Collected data

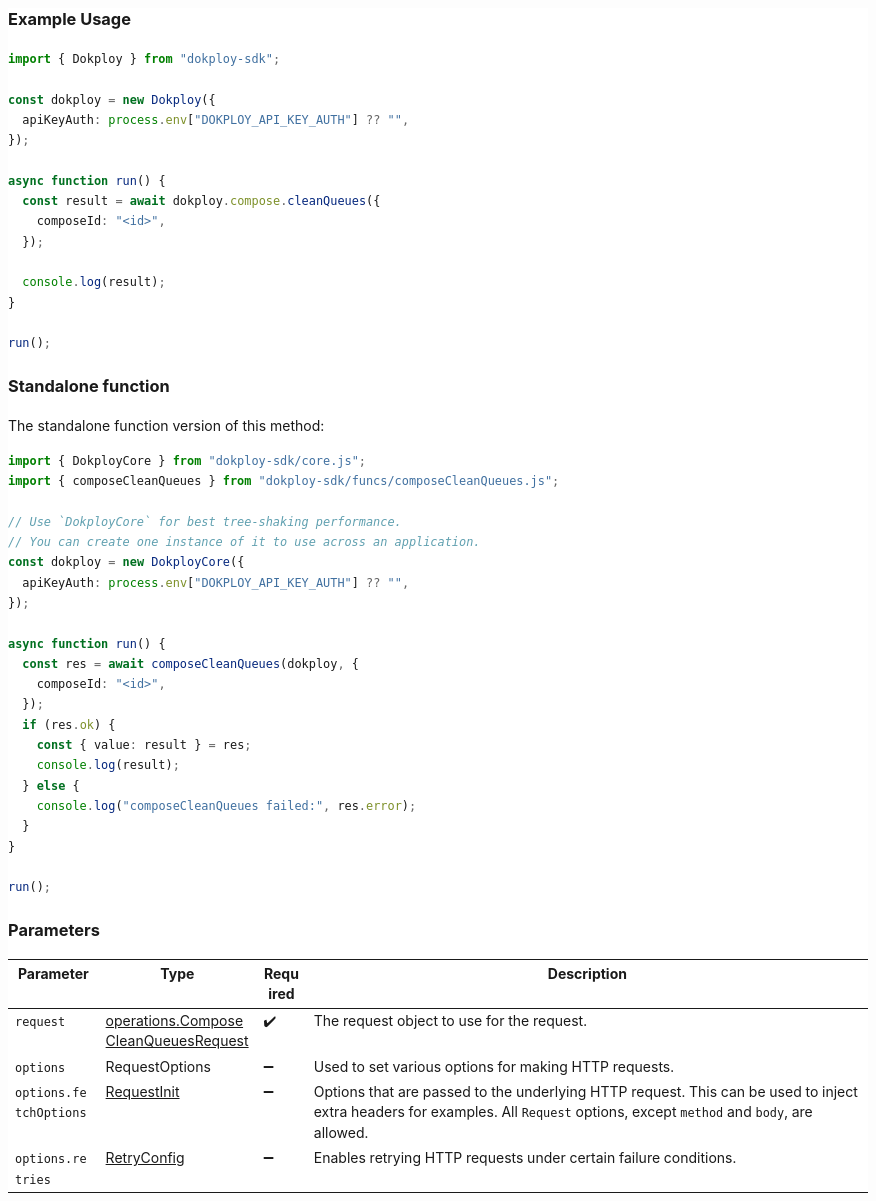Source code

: ### Example Usage


```typescript
import { Dokploy } from "dokploy-sdk";

const dokploy = new Dokploy({
  apiKeyAuth: process.env["DOKPLOY_API_KEY_AUTH"] ?? "",
});

async function run() {
  const result = await dokploy.compose.cleanQueues({
    composeId: "<id>",
  });

  console.log(result);
}

run();
```

### Standalone function

The standalone function version of this method:

```typescript
import { DokployCore } from "dokploy-sdk/core.js";
import { composeCleanQueues } from "dokploy-sdk/funcs/composeCleanQueues.js";

// Use `DokployCore` for best tree-shaking performance.
// You can create one instance of it to use across an application.
const dokploy = new DokployCore({
  apiKeyAuth: process.env["DOKPLOY_API_KEY_AUTH"] ?? "",
});

async function run() {
  const res = await composeCleanQueues(dokploy, {
    composeId: "<id>",
  });
  if (res.ok) {
    const { value: result } = res;
    console.log(result);
  } else {
    console.log("composeCleanQueues failed:", res.error);
  }
}

run();
```

### Parameters

| Parameter                                                                                                                                                                      | Type                                                                                                                                                                           | Required                                                                                                                                                                       | Description                                                                                                                                                                    |
| ------------------------------------------------------------------------------------------------------------------------------------------------------------------------------ | ------------------------------------------------------------------------------------------------------------------------------------------------------------------------------ | ------------------------------------------------------------------------------------------------------------------------------------------------------------------------------ | ------------------------------------------------------------------------------------------------------------------------------------------------------------------------------ |
| `request`                                                                                                                                                                      | [operations.ComposeCleanQueuesRequest](../../models/operations/composecleanqueuesrequest.md)                                                                                   | :heavy_check_mark:                                                                                                                                                             | The request object to use for the request.                                                                                                                                     |
| `options`                                                                                                                                                                      | RequestOptions                                                                                                                                                                 | :heavy_minus_sign:                                                                                                                                                             | Used to set various options for making HTTP requests.                                                                                                                          |
| `options.fetchOptions`                                                                                                                                                         | [RequestInit](https://developer.mozilla.org/en-US/docs/Web/API/Request/Request#options)                                                                                        | :heavy_minus_sign:                                                                                                                                                             | Options that are passed to the underlying HTTP request. This can be used to inject extra headers for examples. All `Request` options, except `method` and `body`, are allowed. |
| `options.retries`                                                                                                                                                              | [RetryConfig](../../lib/utils/retryconfig.md)                                                                                                                                  | :heavy_minus_sign:                                                                                                                                                             | Enables retrying HTTP requests under certain failure conditions.                                                                                                               |
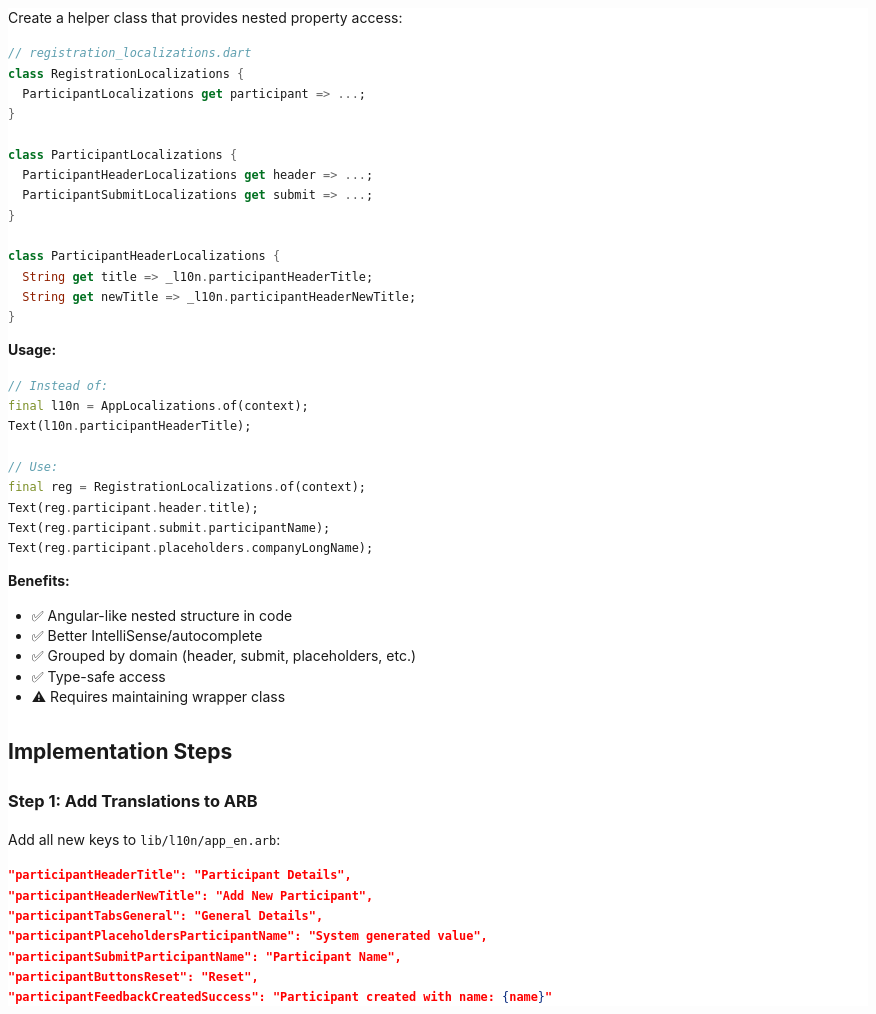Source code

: Create a helper class that provides nested property access:

```dart
// registration_localizations.dart
class RegistrationLocalizations {
  ParticipantLocalizations get participant => ...;
}

class ParticipantLocalizations {
  ParticipantHeaderLocalizations get header => ...;
  ParticipantSubmitLocalizations get submit => ...;
}

class ParticipantHeaderLocalizations {
  String get title => _l10n.participantHeaderTitle;
  String get newTitle => _l10n.participantHeaderNewTitle;
}
```

**Usage:**
```dart
// Instead of:
final l10n = AppLocalizations.of(context);
Text(l10n.participantHeaderTitle);

// Use:
final reg = RegistrationLocalizations.of(context);
Text(reg.participant.header.title);
Text(reg.participant.submit.participantName);
Text(reg.participant.placeholders.companyLongName);
```

**Benefits:**
- ✅ Angular-like nested structure in code
- ✅ Better IntelliSense/autocomplete
- ✅ Grouped by domain (header, submit, placeholders, etc.)
- ✅ Type-safe access
- ⚠️ Requires maintaining wrapper class

## Implementation Steps

### Step 1: Add Translations to ARB

Add all new keys to `lib/l10n/app_en.arb`:

```json
"participantHeaderTitle": "Participant Details",
"participantHeaderNewTitle": "Add New Participant",
"participantTabsGeneral": "General Details",
"participantPlaceholdersParticipantName": "System generated value",
"participantSubmitParticipantName": "Participant Name",
"participantButtonsReset": "Reset",
"participantFeedbackCreatedSuccess": "Participant created with name: {name}"
```
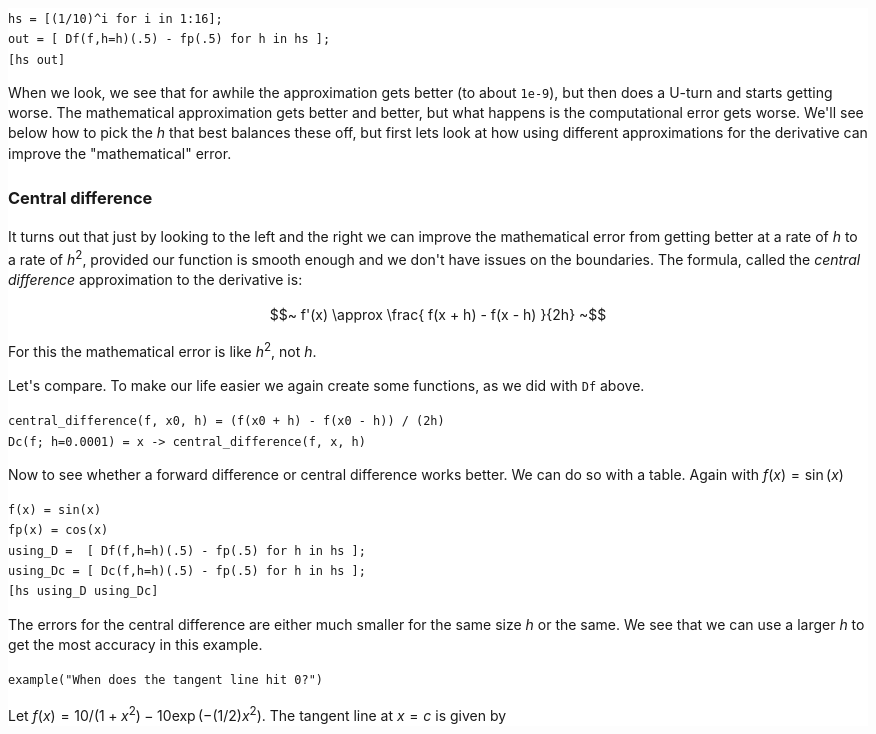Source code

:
 ```
hs = [(1/10)^i for i in 1:16];
out = [ Df(f,h=h)(.5) - fp(.5) for h in hs ];
[hs out]
```

When we look, we see that for awhile the approximation gets better (to
about `1e-9`), but then does a U-turn and starts getting worse. The
mathematical approximation gets better and better, but what happens is
the computational error gets worse. We'll see below how to pick the
$h$ that best balances these off, but first lets look at how using
different approximations for the derivative can improve the
"mathematical" error.


### Central difference

It turns out that just by looking to the left and the right we can
improve the mathematical error from getting better at a rate of $h$ to
a rate of $h^2$, provided our function is smooth enough and we don't have issues on the boundaries. The formula,
called the *central difference* approximation to the derivative is:

$$~
f'(x) \approx \frac{ f(x + h) - f(x - h) }{2h}
~$$

For this the mathematical error is like $h^2$, not $h$.


Let's compare. To make our life easier we again create some functions, as we did with `Df` above.

```
central_difference(f, x0, h) = (f(x0 + h) - f(x0 - h)) / (2h)
Dc(f; h=0.0001) = x -> central_difference(f, x, h)
```

Now to see whether a forward difference or central difference works
better. We can do so with a table. Again with $f(x) = \sin(x)$

```
f(x) = sin(x)
fp(x) = cos(x)
using_D =  [ Df(f,h=h)(.5) - fp(.5) for h in hs ];
using_Dc = [ Dc(f,h=h)(.5) - fp(.5) for h in hs ];
[hs using_D using_Dc]
```

The errors for the central difference are either much smaller for the
same size $h$ or the same. We see that we can use a larger $h$ to get
the most accuracy in this example.


```
example("When does the tangent line hit 0?")
```


Let $f(x) = 10/(1+x^2) - 10\exp(-(1/2)x^2)$. The tangent line at $x=c$ is given by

# [Problem requirements]
Write out again every line above exactly as given; the pictures do not belong in the copy.

# [Solution for this problem]
Source code

: ### Example Usage


```typescript
import { Dokploy } from "dokploy-sdk";

const dokploy = new Dokploy({
  apiKeyAuth: process.env["DOKPLOY_API_KEY_AUTH"] ?? "",
});

async function run() {
  const result = await dokploy.compose.cleanQueues({
    composeId: "<id>",
  });

  console.log(result);
}

run();
```

### Standalone function

The standalone function version of this method:

```typescript
import { DokployCore } from "dokploy-sdk/core.js";
import { composeCleanQueues } from "dokploy-sdk/funcs/composeCleanQueues.js";

// Use `DokployCore` for best tree-shaking performance.
// You can create one instance of it to use across an application.
const dokploy = new DokployCore({
  apiKeyAuth: process.env["DOKPLOY_API_KEY_AUTH"] ?? "",
});

async function run() {
  const res = await composeCleanQueues(dokploy, {
    composeId: "<id>",
  });
  if (res.ok) {
    const { value: result } = res;
    console.log(result);
  } else {
    console.log("composeCleanQueues failed:", res.error);
  }
}

run();
```

### Parameters

| Parameter                                                                                                                                                                      | Type                                                                                                                                                                           | Required                                                                                                                                                                       | Description                                                                                                                                                                    |
| ------------------------------------------------------------------------------------------------------------------------------------------------------------------------------ | ------------------------------------------------------------------------------------------------------------------------------------------------------------------------------ | ------------------------------------------------------------------------------------------------------------------------------------------------------------------------------ | ------------------------------------------------------------------------------------------------------------------------------------------------------------------------------ |
| `request`                                                                                                                                                                      | [operations.ComposeCleanQueuesRequest](../../models/operations/composecleanqueuesrequest.md)                                                                                   | :heavy_check_mark:                                                                                                                                                             | The request object to use for the request.                                                                                                                                     |
| `options`                                                                                                                                                                      | RequestOptions                                                                                                                                                                 | :heavy_minus_sign:                                                                                                                                                             | Used to set various options for making HTTP requests.                                                                                                                          |
| `options.fetchOptions`                                                                                                                                                         | [RequestInit](https://developer.mozilla.org/en-US/docs/Web/API/Request/Request#options)                                                                                        | :heavy_minus_sign:                                                                                                                                                             | Options that are passed to the underlying HTTP request. This can be used to inject extra headers for examples. All `Request` options, except `method` and `body`, are allowed. |
| `options.retries`                                                                                                                                                              | [RetryConfig](../../lib/utils/retryconfig.md)                                                                                                                                  | :heavy_minus_sign:                                                                                                                                                             | Enables retrying HTTP requests under certain failure conditions.                                                                                                               |
Source code

: Create a helper class that provides nested property access:

```dart
// registration_localizations.dart
class RegistrationLocalizations {
  ParticipantLocalizations get participant => ...;
}

class ParticipantLocalizations {
  ParticipantHeaderLocalizations get header => ...;
  ParticipantSubmitLocalizations get submit => ...;
}

class ParticipantHeaderLocalizations {
  String get title => _l10n.participantHeaderTitle;
  String get newTitle => _l10n.participantHeaderNewTitle;
}
```

**Usage:**
```dart
// Instead of:
final l10n = AppLocalizations.of(context);
Text(l10n.participantHeaderTitle);

// Use:
final reg = RegistrationLocalizations.of(context);
Text(reg.participant.header.title);
Text(reg.participant.submit.participantName);
Text(reg.participant.placeholders.companyLongName);
```

**Benefits:**
- ✅ Angular-like nested structure in code
- ✅ Better IntelliSense/autocomplete
- ✅ Grouped by domain (header, submit, placeholders, etc.)
- ✅ Type-safe access
- ⚠️ Requires maintaining wrapper class

## Implementation Steps

### Step 1: Add Translations to ARB

Add all new keys to `lib/l10n/app_en.arb`:

```json
"participantHeaderTitle": "Participant Details",
"participantHeaderNewTitle": "Add New Participant",
"participantTabsGeneral": "General Details",
"participantPlaceholdersParticipantName": "System generated value",
"participantSubmitParticipantName": "Participant Name",
"participantButtonsReset": "Reset",
"participantFeedbackCreatedSuccess": "Participant created with name: {name}"
```
Source code

:
 ```
hs = [(1/10)^i for i in 1:16];
out = [ Df(f,h=h)(.5) - fp(.5) for h in hs ];
[hs out]
```

When we look, we see that for awhile the approximation gets better (to
about `1e-9`), but then does a U-turn and starts getting worse. The
mathematical approximation gets better and better, but what happens is
the computational error gets worse. We'll see below how to pick the
$h$ that best balances these off, but first lets look at how using
different approximations for the derivative can improve the
"mathematical" error.


### Central difference

It turns out that just by looking to the left and the right we can
improve the mathematical error from getting better at a rate of $h$ to
a rate of $h^2$, provided our function is smooth enough and we don't have issues on the boundaries. The formula,
called the *central difference* approximation to the derivative is:

$$~
f'(x) \approx \frac{ f(x + h) - f(x - h) }{2h}
~$$

For this the mathematical error is like $h^2$, not $h$.


Let's compare. To make our life easier we again create some functions, as we did with `Df` above.

```
central_difference(f, x0, h) = (f(x0 + h) - f(x0 - h)) / (2h)
Dc(f; h=0.0001) = x -> central_difference(f, x, h)
```

Now to see whether a forward difference or central difference works
better. We can do so with a table. Again with $f(x) = \sin(x)$

```
f(x) = sin(x)
fp(x) = cos(x)
using_D =  [ Df(f,h=h)(.5) - fp(.5) for h in hs ];
using_Dc = [ Dc(f,h=h)(.5) - fp(.5) for h in hs ];
[hs using_D using_Dc]
```

The errors for the central difference are either much smaller for the
same size $h$ or the same. We see that we can use a larger $h$ to get
the most accuracy in this example.


```
example("When does the tangent line hit 0?")
```


Let $f(x) = 10/(1+x^2) - 10\exp(-(1/2)x^2)$. The tangent line at $x=c$ is given by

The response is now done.